Holly forced a smile and tried to nod. “Oh… okay.”
“All right then,” said Miss Harvey. “Now go outside and have your morning tea.”
Holly needed no persuading.
That afternoon, Miss Harvey announced the day’s English lesson would be half an hour of creative writing. She winked at Holly when she said this. Holly sighed.
She wrote a new story. Sort of. She basically wrote a condensed version of the movie Star Wars, except that the movie’s hero, Luke Skywalker, was replaced in the story by a woman named Lola Heavensong.
The next day, just before lunch, Miss Harvey returned the students’ stories to them.

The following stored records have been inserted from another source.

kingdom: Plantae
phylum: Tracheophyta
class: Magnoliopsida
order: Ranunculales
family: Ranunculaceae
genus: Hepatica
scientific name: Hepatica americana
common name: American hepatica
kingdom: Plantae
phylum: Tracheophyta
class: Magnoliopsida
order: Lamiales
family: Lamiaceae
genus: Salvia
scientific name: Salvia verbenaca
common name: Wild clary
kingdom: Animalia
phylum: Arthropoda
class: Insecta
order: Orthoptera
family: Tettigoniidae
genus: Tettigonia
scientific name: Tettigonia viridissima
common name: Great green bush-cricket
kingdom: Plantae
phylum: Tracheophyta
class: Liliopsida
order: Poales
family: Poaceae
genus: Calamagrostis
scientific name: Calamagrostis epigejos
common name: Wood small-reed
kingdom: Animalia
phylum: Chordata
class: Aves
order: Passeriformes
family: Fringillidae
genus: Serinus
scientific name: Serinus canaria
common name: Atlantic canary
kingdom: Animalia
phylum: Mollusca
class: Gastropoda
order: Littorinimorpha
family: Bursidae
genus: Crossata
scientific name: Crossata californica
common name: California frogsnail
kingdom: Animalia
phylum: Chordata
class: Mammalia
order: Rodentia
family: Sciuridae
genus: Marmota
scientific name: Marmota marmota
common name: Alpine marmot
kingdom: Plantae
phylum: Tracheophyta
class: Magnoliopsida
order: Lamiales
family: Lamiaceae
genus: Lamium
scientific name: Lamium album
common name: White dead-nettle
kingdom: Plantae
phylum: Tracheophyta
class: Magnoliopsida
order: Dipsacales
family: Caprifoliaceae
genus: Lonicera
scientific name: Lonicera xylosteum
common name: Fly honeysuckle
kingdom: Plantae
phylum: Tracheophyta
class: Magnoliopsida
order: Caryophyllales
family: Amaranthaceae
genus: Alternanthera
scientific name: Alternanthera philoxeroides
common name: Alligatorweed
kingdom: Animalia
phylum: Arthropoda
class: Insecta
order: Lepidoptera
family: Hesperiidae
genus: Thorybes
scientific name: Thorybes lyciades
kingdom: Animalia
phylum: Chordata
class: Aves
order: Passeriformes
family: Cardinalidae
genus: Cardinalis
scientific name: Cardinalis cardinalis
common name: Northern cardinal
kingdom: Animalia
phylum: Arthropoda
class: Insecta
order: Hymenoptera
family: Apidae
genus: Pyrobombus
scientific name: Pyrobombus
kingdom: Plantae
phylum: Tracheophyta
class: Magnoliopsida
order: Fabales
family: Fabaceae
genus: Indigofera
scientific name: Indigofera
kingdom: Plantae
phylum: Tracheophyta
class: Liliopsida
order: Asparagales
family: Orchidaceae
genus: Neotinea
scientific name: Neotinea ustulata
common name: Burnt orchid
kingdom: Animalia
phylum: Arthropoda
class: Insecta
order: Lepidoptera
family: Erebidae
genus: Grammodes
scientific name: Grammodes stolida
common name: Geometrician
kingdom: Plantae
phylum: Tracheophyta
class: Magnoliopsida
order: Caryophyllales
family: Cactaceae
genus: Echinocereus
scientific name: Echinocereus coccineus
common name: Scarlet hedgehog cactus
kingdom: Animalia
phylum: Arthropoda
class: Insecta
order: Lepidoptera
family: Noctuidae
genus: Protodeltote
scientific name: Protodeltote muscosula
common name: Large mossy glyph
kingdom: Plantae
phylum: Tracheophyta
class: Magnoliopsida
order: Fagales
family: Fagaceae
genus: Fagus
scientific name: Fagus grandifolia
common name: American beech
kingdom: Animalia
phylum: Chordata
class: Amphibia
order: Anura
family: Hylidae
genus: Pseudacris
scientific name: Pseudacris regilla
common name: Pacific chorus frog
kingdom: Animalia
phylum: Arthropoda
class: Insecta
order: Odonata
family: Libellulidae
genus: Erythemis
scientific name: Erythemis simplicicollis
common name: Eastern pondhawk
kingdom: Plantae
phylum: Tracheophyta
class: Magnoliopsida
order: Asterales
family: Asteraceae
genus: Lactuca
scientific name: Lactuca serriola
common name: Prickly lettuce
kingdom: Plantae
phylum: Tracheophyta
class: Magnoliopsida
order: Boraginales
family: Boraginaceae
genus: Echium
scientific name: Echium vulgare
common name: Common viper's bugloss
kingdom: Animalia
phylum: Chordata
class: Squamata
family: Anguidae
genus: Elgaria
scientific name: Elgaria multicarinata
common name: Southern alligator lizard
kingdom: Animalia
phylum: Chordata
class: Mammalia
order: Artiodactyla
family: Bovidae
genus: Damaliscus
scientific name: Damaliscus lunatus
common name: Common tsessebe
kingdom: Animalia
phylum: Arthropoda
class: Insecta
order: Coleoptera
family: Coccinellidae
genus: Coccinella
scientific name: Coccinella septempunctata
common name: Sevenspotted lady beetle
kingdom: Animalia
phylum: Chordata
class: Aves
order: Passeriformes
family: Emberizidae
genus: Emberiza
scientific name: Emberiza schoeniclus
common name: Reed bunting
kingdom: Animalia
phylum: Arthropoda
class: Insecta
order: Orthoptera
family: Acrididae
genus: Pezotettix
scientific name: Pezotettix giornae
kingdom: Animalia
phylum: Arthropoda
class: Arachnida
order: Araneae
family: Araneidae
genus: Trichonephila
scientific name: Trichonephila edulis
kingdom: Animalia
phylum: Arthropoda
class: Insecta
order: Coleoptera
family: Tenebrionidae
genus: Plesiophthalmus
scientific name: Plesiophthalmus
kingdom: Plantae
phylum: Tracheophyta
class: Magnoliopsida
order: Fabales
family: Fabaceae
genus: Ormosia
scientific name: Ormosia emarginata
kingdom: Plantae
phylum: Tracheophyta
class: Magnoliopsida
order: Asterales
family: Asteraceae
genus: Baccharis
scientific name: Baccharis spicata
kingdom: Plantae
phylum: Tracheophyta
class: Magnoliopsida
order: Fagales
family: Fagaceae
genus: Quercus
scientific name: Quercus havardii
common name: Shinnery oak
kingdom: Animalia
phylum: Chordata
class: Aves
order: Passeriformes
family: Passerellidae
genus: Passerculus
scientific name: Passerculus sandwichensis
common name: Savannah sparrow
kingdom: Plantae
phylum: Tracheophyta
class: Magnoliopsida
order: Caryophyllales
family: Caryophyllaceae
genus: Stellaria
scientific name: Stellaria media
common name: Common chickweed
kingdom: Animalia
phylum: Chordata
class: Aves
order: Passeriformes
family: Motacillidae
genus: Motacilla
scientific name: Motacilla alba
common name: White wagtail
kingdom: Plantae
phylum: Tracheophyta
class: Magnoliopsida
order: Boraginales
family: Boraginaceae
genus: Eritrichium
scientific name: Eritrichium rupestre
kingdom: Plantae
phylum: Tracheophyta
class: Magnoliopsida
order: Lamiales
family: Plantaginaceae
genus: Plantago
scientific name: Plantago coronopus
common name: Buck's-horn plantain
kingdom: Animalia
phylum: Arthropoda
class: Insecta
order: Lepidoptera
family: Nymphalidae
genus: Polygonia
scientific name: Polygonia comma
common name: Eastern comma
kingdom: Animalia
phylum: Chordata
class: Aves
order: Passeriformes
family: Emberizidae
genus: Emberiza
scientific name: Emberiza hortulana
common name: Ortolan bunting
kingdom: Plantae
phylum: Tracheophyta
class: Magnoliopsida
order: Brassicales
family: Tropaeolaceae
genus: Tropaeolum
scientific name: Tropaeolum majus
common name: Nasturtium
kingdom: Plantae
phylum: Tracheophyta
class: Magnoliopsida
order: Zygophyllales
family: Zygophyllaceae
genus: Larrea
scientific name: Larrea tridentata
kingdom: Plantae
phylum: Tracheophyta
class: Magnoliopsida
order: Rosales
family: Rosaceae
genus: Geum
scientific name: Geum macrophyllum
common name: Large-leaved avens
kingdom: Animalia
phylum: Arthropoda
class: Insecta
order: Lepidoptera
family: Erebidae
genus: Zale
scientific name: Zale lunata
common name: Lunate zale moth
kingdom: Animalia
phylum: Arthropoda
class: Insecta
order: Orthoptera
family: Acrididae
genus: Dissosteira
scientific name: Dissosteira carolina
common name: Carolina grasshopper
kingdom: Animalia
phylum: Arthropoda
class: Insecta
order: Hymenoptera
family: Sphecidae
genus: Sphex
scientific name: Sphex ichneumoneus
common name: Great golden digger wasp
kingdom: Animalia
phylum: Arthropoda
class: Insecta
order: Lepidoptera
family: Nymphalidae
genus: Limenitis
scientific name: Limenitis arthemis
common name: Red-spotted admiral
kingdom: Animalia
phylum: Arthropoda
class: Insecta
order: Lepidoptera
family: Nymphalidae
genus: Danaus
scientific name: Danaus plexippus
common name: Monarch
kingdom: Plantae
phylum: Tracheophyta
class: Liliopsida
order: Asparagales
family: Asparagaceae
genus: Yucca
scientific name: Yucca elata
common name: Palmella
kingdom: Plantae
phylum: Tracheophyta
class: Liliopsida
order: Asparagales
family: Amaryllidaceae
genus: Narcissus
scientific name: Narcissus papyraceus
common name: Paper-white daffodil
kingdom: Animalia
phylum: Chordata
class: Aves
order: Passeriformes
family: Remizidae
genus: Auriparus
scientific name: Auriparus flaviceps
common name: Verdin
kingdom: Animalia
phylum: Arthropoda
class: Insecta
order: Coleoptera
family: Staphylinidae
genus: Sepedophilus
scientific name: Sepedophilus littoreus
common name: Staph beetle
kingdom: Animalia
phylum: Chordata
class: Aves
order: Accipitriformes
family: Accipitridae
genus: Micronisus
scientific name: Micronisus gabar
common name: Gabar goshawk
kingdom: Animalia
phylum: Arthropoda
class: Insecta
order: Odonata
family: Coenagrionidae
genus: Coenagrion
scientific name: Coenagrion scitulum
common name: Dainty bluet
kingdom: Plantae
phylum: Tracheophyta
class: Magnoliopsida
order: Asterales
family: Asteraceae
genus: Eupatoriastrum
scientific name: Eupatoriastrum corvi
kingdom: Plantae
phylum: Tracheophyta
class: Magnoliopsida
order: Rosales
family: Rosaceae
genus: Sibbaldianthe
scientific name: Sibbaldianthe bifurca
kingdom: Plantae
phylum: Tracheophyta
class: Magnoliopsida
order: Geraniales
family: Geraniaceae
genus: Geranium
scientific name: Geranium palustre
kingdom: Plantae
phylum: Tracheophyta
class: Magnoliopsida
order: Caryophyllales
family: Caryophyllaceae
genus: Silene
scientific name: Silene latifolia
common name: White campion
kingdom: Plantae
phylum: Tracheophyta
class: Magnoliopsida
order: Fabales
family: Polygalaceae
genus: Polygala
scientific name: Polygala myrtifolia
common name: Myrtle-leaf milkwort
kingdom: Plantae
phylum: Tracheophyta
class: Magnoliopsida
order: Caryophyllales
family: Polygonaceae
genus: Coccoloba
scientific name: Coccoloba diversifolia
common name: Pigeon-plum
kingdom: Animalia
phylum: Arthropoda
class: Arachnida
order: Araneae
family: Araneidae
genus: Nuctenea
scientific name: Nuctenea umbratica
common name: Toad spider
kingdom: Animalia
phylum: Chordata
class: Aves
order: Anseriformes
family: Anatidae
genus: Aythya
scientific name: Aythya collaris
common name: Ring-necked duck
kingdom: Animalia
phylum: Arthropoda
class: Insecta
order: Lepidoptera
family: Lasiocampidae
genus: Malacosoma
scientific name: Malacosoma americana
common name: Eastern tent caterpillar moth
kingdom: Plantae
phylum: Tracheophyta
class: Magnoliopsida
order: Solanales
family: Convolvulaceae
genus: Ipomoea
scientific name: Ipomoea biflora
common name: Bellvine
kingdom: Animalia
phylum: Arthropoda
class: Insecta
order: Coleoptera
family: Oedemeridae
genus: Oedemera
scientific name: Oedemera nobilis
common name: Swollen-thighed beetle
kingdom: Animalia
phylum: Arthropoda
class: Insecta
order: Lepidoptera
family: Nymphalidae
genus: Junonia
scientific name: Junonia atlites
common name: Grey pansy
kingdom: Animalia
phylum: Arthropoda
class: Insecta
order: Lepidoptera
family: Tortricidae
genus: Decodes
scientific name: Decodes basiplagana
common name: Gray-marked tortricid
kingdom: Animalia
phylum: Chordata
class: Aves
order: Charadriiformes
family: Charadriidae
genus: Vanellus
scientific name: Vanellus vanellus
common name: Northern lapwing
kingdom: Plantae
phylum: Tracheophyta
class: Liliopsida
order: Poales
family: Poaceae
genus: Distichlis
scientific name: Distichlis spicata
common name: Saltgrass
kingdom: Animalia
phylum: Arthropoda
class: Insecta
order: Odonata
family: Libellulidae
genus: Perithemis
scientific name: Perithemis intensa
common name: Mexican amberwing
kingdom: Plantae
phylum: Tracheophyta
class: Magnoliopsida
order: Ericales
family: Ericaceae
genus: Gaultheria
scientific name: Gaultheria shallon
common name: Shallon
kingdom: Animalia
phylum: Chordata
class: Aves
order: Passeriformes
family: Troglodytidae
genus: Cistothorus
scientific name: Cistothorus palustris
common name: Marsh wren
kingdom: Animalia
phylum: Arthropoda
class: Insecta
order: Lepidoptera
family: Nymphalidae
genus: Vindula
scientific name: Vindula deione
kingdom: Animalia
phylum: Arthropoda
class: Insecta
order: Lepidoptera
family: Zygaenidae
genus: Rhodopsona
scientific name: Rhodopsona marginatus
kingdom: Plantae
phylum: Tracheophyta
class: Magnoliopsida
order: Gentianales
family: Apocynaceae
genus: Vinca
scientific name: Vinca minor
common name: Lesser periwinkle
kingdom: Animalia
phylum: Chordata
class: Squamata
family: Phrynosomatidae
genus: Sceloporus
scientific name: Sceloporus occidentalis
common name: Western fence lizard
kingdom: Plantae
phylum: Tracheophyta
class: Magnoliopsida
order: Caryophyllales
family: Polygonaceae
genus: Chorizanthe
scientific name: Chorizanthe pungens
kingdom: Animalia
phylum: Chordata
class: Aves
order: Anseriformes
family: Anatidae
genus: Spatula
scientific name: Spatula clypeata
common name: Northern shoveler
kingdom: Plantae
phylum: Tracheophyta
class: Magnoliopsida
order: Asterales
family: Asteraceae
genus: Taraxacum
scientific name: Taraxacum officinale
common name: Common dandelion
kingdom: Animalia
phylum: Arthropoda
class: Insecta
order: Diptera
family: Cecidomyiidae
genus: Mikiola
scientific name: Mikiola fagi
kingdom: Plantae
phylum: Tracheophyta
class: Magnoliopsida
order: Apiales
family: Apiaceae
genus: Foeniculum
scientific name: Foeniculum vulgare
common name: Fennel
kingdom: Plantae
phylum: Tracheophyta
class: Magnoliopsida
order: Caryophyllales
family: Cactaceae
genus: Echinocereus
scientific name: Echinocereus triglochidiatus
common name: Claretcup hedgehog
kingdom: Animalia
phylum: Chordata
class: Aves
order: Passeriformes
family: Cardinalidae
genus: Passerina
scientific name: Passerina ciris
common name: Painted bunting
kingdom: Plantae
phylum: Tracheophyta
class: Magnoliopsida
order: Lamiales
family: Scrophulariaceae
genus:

Holly’s had the words Outstanding work written below it in blue pen, followed by three exclamation marks. And a sticker of a smiley face wearing sunglasses. Holly sighed and ran her fingertips over the glossy round cartoon face grinning up at her. The bell rang. From then on, she wrote mostly at home. When she did have to write stories at school, she just plagiarised plots from popular movies and changed the hero to a strong, independent woman with the initials L. H.. A group of grade six boys ran past Miss Harvey’s classroom, yelling on their way to the cricket field. One of the boys stopped and looked in the window. He spotted Holly, and waved a plastic cricket bat above his head. “Holly,” he called. “Come on! We have to get to the cricket pitch before the junior kids take it. Are you playing?”
Holly smiled. “Yeah, I’ll be there in a minute.” She shut her writing book and put it in her desk.